Job item
Restate the listing below word for word.

Records shown
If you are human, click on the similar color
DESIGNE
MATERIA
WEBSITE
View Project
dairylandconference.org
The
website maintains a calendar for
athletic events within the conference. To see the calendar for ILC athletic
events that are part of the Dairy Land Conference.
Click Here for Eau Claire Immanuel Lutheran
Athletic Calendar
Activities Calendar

Task response
If you are human, click on the similar color
DESIGNE
MATERIA
WEBSITE
View Project
dairylandconference.org
The
website maintains a calendar for
athletic events within the conference. To see the calendar for ILC athletic
events that are part of the Dairy Land Conference.
Click Here for Eau Claire Immanuel Lutheran
Athletic Calendar
Activities Calendar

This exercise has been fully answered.